AlAraibi was convicted of vandalising a police station in Bahrain and sentenced to 10 years in prison in absentia.

FILE PHOTO: Hakeem AlAraibi, a former member of Bahrain's national soccer team who holds a refugee status in Australia arrives at court after he was arrested last month on arrival at a Bangkok airport based on an Interpol notice issued at Bahrain's request, in Bangkok, Thailand December 11, 2018. REUTERS/Athit Perawongmetha/File Photo

He has denied any wrongdoing but now awaits a Thai court hearing and faces the possibility of being sent to Bahrain.

FIFA has issued a statement calling for the AlAraibi's release but Foster says it must do more.

"The FIFA president, or the general secretary ... should be here to tell the Thai government that you must respect football," Foster told Reuters in an interview in Bangkok on Wednesday.

"If you don't respect football players, you don't respect the game."

AlAraibi has been a vocal critic of the president of the Asia Football Confederation, Sheikh Salman Bin Ebrahim Al Khalifa, who is a cousin of the Bahraini king.

Human rights groups say Bahraini authorities tortured AlAraibi because of his brother's political activities during the Arab Spring uprising in 2011.

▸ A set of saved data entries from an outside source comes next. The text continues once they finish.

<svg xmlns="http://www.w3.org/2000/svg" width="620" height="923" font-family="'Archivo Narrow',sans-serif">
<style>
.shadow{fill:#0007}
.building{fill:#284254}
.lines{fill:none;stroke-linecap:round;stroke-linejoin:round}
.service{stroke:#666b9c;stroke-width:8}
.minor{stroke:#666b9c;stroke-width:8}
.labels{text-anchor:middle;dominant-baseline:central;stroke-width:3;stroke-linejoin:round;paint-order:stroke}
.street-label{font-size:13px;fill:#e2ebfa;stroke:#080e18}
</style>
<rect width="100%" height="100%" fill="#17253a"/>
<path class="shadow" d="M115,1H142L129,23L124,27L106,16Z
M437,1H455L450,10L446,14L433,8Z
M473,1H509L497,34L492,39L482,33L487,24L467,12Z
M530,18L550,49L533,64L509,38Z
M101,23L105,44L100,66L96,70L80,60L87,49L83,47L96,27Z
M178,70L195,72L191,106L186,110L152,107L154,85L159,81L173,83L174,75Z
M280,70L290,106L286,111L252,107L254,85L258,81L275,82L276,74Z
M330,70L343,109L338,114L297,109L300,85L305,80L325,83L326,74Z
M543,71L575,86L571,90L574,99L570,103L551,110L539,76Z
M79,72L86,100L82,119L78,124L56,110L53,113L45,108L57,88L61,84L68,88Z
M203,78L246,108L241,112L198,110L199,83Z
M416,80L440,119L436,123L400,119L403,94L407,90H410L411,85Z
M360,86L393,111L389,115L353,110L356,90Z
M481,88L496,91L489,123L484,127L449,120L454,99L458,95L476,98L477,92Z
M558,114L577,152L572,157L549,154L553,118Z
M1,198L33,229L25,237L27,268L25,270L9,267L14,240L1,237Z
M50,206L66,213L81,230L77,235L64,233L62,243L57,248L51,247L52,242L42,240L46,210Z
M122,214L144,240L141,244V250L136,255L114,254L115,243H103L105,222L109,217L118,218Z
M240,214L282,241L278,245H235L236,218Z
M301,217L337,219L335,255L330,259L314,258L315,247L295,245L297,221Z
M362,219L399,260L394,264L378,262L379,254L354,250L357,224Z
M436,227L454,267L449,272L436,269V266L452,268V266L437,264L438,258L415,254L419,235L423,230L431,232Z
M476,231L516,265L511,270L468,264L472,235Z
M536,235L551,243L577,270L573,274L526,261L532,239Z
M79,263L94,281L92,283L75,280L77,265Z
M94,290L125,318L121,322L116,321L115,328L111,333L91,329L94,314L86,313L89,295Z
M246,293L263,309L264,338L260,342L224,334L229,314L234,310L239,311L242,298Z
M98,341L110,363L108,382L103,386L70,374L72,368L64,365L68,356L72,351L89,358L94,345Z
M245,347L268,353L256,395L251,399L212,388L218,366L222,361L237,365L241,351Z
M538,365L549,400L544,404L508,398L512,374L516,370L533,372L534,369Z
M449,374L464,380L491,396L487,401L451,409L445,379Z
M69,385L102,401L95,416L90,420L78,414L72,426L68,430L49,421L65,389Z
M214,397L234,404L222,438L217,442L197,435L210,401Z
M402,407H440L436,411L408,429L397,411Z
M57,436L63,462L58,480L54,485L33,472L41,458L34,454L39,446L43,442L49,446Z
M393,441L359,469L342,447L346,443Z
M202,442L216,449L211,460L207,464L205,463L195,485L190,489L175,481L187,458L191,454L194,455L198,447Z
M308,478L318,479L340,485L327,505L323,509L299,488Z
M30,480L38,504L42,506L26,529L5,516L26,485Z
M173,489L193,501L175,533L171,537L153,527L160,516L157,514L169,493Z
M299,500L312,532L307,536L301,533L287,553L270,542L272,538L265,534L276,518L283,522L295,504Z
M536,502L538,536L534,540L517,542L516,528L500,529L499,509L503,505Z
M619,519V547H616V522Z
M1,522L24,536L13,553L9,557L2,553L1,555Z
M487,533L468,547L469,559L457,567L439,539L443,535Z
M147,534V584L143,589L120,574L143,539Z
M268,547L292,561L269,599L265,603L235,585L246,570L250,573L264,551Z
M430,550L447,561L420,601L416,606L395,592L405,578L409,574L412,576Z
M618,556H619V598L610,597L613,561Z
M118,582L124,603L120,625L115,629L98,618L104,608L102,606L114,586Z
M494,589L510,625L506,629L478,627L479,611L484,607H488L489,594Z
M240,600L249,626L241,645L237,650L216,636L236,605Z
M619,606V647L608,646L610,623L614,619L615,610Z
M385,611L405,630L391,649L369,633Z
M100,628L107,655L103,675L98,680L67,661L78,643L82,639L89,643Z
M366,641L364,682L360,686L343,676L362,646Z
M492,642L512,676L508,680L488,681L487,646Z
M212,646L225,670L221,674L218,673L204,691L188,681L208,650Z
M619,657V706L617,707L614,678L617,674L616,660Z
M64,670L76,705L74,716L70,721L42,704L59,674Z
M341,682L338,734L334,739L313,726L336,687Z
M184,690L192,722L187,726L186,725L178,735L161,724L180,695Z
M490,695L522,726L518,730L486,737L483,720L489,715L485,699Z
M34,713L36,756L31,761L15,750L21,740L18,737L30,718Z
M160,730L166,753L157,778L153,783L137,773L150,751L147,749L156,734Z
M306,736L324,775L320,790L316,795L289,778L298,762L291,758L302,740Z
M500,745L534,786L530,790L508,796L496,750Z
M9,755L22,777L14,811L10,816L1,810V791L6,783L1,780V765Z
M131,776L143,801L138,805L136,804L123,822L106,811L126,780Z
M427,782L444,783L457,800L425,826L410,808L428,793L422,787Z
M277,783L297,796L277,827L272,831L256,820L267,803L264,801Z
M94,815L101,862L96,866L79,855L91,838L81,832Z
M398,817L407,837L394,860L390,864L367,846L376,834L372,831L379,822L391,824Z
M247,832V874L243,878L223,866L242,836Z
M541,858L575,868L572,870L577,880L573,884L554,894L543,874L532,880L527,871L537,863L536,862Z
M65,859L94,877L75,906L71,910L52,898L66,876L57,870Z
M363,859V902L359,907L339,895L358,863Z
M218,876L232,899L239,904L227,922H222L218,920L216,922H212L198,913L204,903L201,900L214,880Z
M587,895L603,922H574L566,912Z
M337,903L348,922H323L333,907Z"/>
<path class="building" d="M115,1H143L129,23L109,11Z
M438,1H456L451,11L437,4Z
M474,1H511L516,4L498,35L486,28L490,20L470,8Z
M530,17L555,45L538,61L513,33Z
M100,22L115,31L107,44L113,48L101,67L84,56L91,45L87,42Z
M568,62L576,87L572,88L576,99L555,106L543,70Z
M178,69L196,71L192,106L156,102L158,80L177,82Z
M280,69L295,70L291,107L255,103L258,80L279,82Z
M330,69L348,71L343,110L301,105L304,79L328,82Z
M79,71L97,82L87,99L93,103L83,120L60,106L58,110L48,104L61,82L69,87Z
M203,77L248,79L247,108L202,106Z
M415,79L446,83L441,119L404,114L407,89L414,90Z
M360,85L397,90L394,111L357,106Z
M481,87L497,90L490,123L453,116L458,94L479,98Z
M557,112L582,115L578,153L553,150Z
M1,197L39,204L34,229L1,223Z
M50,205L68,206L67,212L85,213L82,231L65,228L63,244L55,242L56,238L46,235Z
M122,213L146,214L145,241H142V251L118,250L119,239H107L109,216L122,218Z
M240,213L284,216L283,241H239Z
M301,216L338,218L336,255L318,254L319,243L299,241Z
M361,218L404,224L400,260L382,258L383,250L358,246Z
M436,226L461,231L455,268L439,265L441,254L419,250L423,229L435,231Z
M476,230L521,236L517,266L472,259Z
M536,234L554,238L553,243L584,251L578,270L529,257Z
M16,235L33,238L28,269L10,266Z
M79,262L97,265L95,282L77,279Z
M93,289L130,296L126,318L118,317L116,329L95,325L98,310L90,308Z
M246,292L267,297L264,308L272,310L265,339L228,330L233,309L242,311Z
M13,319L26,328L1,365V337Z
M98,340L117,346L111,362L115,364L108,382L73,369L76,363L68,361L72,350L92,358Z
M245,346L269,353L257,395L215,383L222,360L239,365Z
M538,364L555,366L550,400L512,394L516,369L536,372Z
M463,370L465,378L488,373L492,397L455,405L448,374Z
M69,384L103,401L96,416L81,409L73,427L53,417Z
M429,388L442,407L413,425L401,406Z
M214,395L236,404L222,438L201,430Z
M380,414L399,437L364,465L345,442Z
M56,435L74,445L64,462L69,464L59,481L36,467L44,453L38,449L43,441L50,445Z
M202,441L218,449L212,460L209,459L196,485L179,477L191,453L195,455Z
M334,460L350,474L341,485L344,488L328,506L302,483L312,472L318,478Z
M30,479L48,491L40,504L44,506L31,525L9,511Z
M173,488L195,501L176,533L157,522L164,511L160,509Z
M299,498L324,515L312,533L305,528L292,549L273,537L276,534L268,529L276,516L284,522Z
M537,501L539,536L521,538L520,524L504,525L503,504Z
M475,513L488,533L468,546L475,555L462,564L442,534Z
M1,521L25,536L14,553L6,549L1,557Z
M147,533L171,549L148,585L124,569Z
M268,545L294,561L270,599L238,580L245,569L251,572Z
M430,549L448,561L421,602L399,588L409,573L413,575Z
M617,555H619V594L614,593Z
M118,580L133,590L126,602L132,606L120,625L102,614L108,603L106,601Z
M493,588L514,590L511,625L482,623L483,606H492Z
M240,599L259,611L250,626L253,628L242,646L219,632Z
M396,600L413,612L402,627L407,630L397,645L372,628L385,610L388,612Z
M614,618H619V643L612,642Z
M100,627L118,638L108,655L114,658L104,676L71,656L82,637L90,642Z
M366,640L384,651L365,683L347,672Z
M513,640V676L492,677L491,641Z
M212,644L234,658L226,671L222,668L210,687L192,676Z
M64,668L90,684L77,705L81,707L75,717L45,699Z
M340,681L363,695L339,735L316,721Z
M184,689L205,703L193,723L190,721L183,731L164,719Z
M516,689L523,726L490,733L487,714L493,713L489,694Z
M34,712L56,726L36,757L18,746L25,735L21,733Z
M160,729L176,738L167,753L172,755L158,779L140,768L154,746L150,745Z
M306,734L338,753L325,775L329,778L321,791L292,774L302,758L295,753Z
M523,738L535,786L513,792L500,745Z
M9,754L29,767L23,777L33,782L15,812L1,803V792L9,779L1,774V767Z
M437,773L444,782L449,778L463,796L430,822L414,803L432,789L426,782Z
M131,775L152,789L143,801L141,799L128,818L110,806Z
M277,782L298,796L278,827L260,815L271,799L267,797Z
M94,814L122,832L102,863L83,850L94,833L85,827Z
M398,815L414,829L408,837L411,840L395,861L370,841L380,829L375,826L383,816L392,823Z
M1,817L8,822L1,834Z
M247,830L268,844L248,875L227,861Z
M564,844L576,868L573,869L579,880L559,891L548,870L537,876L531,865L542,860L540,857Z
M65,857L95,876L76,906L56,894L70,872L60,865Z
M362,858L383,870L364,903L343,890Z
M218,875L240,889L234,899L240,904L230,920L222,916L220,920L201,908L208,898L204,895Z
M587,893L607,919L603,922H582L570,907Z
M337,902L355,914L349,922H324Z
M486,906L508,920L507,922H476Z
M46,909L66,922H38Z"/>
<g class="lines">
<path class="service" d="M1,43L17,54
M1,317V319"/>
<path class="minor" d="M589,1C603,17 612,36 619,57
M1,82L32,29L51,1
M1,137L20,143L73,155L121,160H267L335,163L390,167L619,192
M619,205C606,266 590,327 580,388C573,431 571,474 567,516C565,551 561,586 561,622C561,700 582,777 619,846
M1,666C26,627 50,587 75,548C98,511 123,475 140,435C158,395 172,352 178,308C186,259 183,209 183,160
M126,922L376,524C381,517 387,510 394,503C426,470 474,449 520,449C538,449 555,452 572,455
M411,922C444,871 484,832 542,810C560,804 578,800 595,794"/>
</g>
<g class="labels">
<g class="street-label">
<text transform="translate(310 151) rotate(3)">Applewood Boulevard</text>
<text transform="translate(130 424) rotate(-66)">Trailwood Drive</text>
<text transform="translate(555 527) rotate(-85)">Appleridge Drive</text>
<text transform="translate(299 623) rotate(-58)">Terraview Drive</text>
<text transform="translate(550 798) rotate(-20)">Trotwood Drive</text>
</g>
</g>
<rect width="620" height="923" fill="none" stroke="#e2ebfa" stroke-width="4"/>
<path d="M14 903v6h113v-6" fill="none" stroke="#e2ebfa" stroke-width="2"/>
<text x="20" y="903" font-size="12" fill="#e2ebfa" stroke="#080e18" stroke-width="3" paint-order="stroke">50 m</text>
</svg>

"He knows that by speaking out against the Bahrain government and Sheikh Salman, the AFC president, that has put him in a position of retribution and this really is what it's about," Foster said.

"Now his human rights have been breached and it is not OK. It is not acceptable. We want him back in Australia where we granted him protection," he said.

Australian Foreign Minister Marise Payne travelled to Bangkok this month and told Thai authorities that Australia was concerned about AlAraibi's detention and the possibility he would be sent back to Bahrain.